A large Speyside workhorse distillery in Diageo’s portfolio, Glendullan was founded in 1897 and expanded with the construction of a second distillery onsite in 1972. Both Glendullan distilleries were in operation until 1985, when the original Glendullan was closed.
Prior to Glendullan’s coronation as the US representative of The Singleton family in 2007, official bottlings were quite rare. Glendullan was bottled as a 12-year-old by DCL subsidiary Macdonald Greenless from the 1970s onwards, with both 43% and 47% versions in existence, but these were replaced by the 43% Flora & Fauna 12-year-old in 1991.
At auction, the 1970s vintage Glendullans bottled for the Rare Malts series are well worth checking out, as are the Glendullan Centenary bottling from 1998 and the famous sherried Glendullan 18-year-old Manager’s Dram released in 1989. Some superb 1960s vintage Glendullans have been independently bottled by Cadenhead’s and Douglas Laing.

In 1842 George Duncan established a wine merchant and distillery agency business in Aberdeen.

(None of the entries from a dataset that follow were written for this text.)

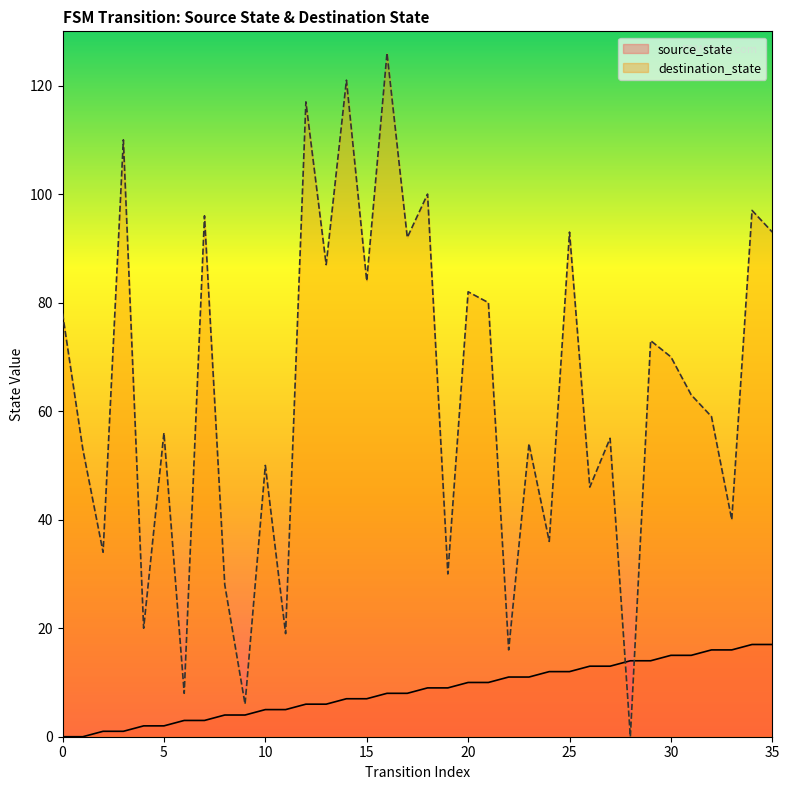

Reading right to left, what are all the values shown in this chart?

source_state: 17	17	16	16	15	15	14	14	13	13	12	12	11	11	10	10	9	9	8	8	7	7	6	6	5	5	4	4	3	3	2	2	1	1	0	0
destination_state: 93	97	40	59	63	70	73	0	55	46	93	36	54	16	80	82	30	100	92	126	84	121	87	117	19	50	6	28	96	8	56	20	110	34	53	78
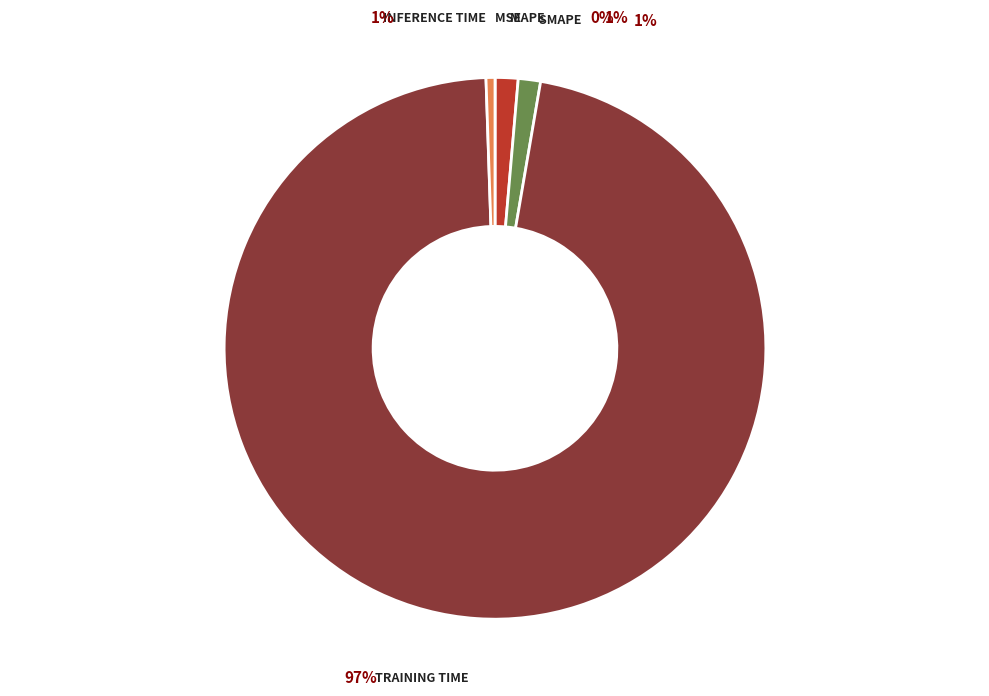

What percentage is NOT represented by SMAPE?

98.7%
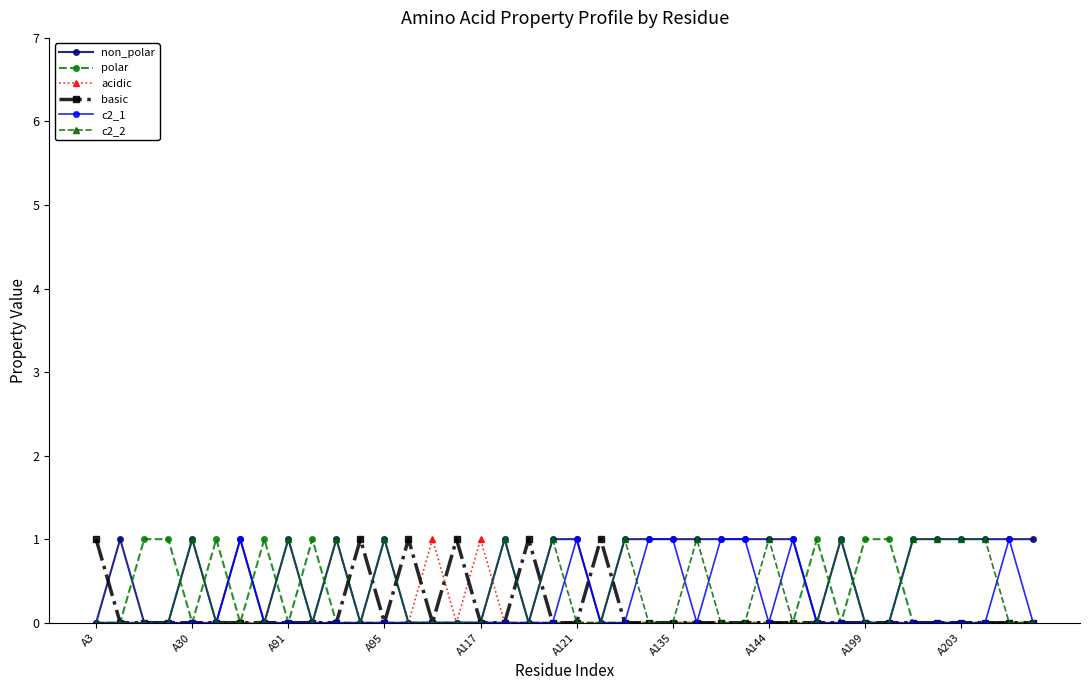

How many lines are shown in the chart?

6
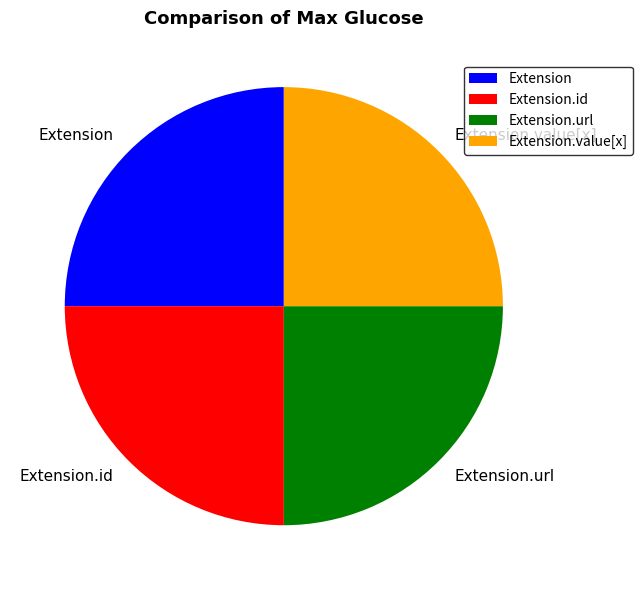

How many segments does this pie chart have?

4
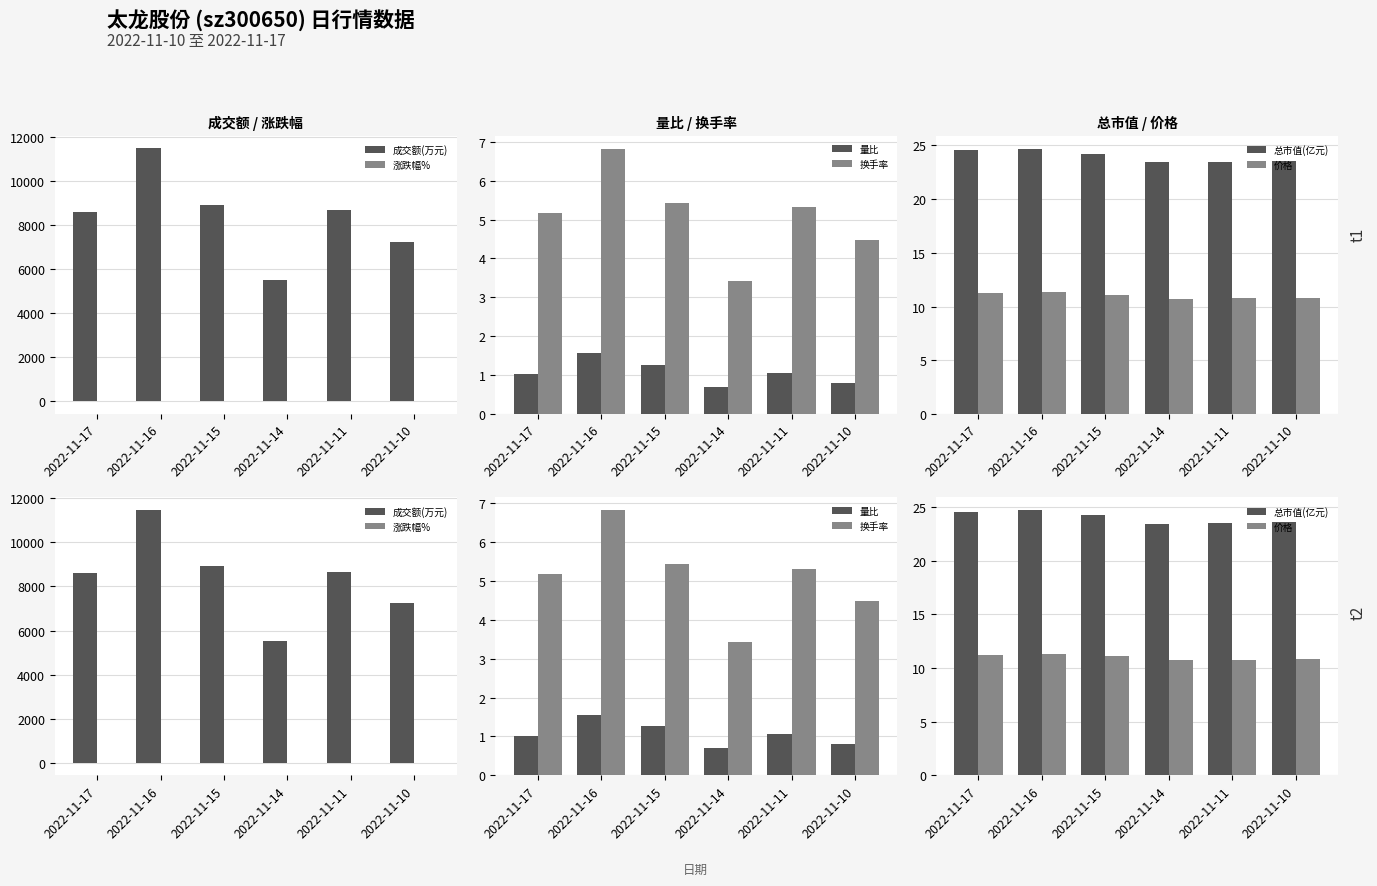

The value of 成交额(万元) at 2022-11-15 is 15719.0. True or false?

False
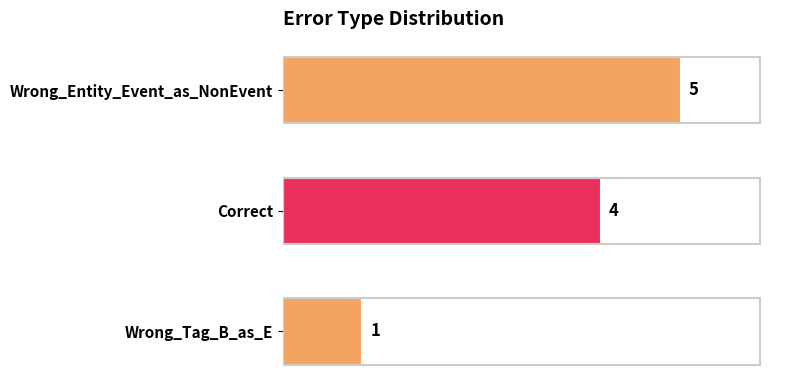

Is it true that the value at Wrong_Entity_Event_as_NonEvent is 9?

False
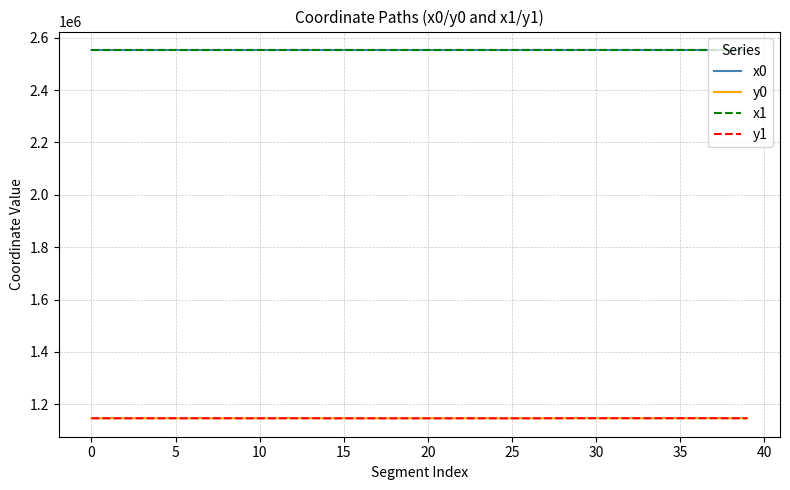

What is the average value of the x0 series?

2552853.4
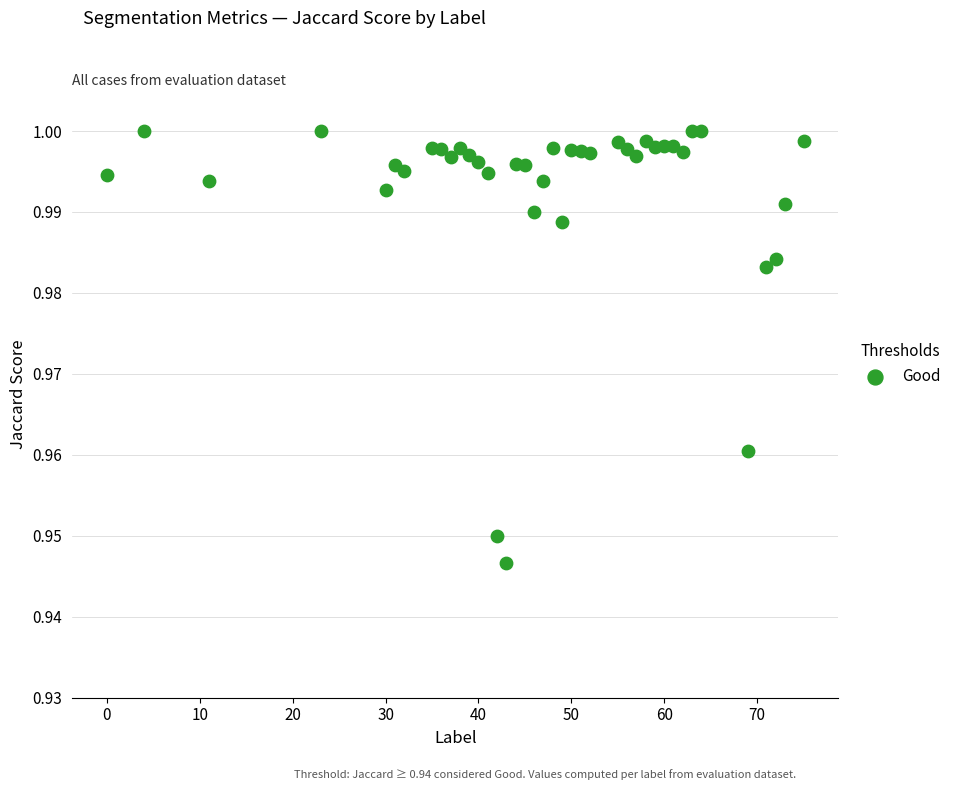

What is the range of X values (max minus min)?

75.0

Duncan was joined in the early 1850s by his brother-in-law William Cadenhead, who took over the business after Duncan’s death in 1858, changing the company’s name to Wm. Cadenhead. When Cadenhead died in 1904 the company passed to his nephew Robert Duthie, who developed the spirits side of the business.
Duthie died suddenly in 1931, and employee Ann Oliver was put in charge of Cadenhead’s. Sadly, Oliver’s tenure ended in financial difficulty and on her retirement in 1972 the business was forced to sell its entire inventory. Cadenhead’s was acquired soon afterwards by J & A Mitchell, proprietors of Springbank distillery, who relocated the business to Campbeltown. Cadenhead’s has flourished under Mitchell’s stewardship, releasing many legendary single malt bottlings in the 1980s and 1990s and now has outlets in Edinburgh and London as well as Campbeltown.